START Given passage

Book Reviews of Talking About Detective Fiction

Book Review: Significant clues from a master of the genre
Summary: 5 Stars

My best birthday present this year is this well written little book by a master [mistress?] of detective fiction. James argues that detective fiction is most popular during difficult times -- reason and ingenuity may again prevail.

"Whether we live in a more violent age than did, for example, the Victorians is a question for statisticians and sociologists, but we certainly feel more threatened by crime and disorder than at any other time I remember in my long life. The detective story deals with the most dramatic and tragic manifestations of man's nature and the ultimate disruption of murder, yet the form itself is orderly, controlled, formulaic, providing a secure structure within which the imaginations of writer and reader alike can confront the unthinkable."

It is great fun to read James's views on her predecessors in the detection writing trade; although most of her subjects were British, she admires Edgar Allan Poe for four great contributions to the form: the locked-room, armchair detection, cryptography and the unlikely perp. (For Kindle owners, Classic American Literature: The Works of Poe, Raven Edition, all 5 volumes in a single file, with active table of contents is a marvelous bargain at only $.99.)

James is troubled that Agatha Christie has eclipsed so many of her contemporaries.

"Agatha Christie hasn't in my view had a profound influence on the later development of the detective story.... She wasn't an innovative writer and had no interest in exploring the possibilities of the genre." She goes on: Christie "is a literary conjuror who places her pasteboard characters face downwards and shuffles them with practiced cunning." Nonetheless, James especially likes female detective writers, especially Margery Allingham, Josephine Tey, Ngaio Marsh, Dorothy L. Sayers and Sara Paretsky.

James finds Dr. Watson a much more honorable and realistic figure than Sherlock Holmes; she bangs away at many of the weaknesses of the series with all the fervor of the most committed Baker Street Irregular. (Sherlock Holmes By Gas Lamp: Highlights from the First Four Decades of the Baker Street Journal contains a number of similar analyses. The first Comment contains a detailed discussion of what troubles James.)

James praises The Moonstone by Wilkie Collins because it introduced elements of everyday life into detective stories. She discusses the influence of real crime stories on the genre (including details about the unsolved murder and investigator that inspired Collins), the popularity of books sold in train stations (quoting the "Times" of London "on the assumption that persons of the better class who constitute the larger portion of railway readers lose their accustomed taste the moment they enter the station,") and the importance of magazines.

END Given passage

■ **Required action**: Decide whether each statement below agrees with the detective fiction review. For each, answer yes or no and quote the words of the review that settle it. 1. James holds that detective fiction is most popular during difficult times. 2. James describes Agatha Christie as an innovative writer. 3. James regards Sherlock Holmes as more realistic than Dr. Watson.

START Information shown

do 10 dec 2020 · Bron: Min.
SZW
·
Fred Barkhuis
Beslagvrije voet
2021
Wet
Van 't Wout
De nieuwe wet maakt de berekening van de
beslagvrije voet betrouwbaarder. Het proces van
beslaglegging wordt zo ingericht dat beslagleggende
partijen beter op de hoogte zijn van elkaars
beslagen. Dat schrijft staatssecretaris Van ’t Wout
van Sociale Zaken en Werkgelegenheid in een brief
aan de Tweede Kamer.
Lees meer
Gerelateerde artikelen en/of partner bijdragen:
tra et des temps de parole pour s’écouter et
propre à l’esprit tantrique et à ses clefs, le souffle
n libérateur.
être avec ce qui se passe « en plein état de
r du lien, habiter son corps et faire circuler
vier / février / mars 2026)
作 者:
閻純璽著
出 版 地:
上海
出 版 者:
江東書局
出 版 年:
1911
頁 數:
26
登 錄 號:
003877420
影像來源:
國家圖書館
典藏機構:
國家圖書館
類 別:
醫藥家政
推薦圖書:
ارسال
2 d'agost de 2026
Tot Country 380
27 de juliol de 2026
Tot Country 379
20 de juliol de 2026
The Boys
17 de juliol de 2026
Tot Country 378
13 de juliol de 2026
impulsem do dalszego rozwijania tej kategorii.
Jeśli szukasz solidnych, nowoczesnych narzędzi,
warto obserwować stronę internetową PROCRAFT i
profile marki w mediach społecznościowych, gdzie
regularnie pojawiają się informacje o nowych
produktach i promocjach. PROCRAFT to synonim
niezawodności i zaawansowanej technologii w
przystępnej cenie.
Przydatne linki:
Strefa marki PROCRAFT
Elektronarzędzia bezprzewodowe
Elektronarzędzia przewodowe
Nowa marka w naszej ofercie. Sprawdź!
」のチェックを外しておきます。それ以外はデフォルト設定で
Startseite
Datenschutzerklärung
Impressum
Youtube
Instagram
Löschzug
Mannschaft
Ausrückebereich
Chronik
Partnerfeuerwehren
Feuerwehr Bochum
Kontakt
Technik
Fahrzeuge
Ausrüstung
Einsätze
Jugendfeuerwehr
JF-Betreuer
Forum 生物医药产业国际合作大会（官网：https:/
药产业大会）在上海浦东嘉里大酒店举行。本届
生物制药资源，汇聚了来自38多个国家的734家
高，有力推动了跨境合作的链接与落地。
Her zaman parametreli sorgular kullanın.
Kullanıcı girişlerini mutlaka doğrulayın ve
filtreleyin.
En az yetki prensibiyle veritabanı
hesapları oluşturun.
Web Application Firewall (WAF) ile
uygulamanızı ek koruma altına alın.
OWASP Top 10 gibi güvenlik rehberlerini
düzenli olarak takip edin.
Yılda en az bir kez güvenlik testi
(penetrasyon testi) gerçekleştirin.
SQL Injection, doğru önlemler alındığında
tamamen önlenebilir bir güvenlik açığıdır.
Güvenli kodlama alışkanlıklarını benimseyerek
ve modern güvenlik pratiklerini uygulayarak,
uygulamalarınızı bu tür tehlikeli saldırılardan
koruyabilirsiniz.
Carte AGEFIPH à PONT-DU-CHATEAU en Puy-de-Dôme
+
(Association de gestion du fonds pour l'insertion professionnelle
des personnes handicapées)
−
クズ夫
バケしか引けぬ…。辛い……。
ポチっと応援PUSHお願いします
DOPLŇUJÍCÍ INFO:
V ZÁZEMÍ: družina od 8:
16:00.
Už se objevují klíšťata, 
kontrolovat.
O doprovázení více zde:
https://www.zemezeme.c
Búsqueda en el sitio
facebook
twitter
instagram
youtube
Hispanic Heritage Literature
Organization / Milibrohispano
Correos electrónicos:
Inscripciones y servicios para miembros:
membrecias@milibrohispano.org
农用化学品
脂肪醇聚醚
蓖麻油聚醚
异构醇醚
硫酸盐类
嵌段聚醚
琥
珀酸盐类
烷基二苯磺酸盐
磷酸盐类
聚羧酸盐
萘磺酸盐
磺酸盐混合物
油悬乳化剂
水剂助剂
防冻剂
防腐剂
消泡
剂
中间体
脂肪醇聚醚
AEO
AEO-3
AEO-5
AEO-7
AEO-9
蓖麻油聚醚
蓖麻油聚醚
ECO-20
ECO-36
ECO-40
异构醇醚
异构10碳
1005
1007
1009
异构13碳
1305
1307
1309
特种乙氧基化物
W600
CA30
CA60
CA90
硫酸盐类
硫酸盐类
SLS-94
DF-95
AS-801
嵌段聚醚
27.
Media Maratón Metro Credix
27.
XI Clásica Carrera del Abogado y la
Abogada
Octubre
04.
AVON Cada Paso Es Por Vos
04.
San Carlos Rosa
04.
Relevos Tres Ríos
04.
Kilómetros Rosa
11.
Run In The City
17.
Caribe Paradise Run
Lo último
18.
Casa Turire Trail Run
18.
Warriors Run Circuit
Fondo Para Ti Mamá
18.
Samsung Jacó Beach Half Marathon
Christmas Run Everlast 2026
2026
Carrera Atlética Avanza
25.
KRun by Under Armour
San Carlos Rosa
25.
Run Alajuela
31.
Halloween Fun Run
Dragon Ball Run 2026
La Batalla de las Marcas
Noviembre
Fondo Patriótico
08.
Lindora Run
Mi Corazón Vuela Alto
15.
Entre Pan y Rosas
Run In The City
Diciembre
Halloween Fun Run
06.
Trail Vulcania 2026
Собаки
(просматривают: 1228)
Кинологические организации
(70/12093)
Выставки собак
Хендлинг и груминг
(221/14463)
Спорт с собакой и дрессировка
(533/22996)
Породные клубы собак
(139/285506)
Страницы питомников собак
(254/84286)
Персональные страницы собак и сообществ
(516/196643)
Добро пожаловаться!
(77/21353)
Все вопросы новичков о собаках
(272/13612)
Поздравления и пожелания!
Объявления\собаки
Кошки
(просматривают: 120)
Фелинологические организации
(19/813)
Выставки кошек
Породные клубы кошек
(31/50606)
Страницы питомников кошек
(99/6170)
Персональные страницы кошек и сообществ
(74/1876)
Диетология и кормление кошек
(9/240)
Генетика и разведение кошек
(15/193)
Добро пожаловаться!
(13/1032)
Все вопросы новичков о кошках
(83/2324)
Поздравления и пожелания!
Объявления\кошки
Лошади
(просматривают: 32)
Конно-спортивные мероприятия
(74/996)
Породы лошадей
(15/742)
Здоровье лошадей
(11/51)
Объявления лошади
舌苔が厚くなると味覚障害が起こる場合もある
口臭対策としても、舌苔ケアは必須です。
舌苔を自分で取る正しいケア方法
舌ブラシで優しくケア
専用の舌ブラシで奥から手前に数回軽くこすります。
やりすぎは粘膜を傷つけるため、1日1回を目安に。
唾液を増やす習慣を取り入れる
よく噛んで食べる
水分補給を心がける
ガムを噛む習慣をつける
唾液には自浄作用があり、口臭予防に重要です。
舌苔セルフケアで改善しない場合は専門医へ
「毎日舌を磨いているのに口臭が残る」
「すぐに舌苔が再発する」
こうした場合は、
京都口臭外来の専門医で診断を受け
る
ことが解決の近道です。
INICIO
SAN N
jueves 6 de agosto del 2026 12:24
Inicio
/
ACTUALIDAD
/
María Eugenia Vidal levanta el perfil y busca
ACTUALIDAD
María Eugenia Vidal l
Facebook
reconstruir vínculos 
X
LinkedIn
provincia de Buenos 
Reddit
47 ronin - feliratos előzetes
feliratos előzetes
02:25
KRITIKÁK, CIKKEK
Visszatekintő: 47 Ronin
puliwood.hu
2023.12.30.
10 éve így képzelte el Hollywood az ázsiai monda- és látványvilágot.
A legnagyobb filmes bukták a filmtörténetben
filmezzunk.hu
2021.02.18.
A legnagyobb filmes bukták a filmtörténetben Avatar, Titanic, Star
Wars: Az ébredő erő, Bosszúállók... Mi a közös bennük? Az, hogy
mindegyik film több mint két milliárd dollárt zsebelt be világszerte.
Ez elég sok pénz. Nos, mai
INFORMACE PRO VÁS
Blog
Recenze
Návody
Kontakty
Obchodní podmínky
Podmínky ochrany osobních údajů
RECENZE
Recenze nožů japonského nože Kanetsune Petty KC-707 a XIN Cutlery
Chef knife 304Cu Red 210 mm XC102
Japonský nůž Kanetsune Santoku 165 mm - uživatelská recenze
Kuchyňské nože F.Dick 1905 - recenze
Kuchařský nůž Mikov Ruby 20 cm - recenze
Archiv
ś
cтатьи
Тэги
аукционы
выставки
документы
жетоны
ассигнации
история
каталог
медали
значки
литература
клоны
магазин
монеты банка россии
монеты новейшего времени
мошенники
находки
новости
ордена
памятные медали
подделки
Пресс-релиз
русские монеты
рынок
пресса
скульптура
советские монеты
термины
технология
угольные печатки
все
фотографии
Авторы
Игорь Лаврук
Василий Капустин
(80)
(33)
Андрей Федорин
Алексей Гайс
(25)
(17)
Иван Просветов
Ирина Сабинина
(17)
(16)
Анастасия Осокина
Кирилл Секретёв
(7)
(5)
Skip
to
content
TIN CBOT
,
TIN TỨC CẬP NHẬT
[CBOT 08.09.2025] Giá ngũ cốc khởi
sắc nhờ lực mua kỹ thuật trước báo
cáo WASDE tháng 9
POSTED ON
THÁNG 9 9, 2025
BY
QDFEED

END Information shown

■ **Your solution**:
1. Yes: "James argues that detective fiction is most popular during difficult times"
2. No: "She wasn't an innovative writer and had no interest in exploring the possibilities of the genre."
3. No: "James finds Dr. Watson a much more honorable and realistic figure than Sherlock Holmes"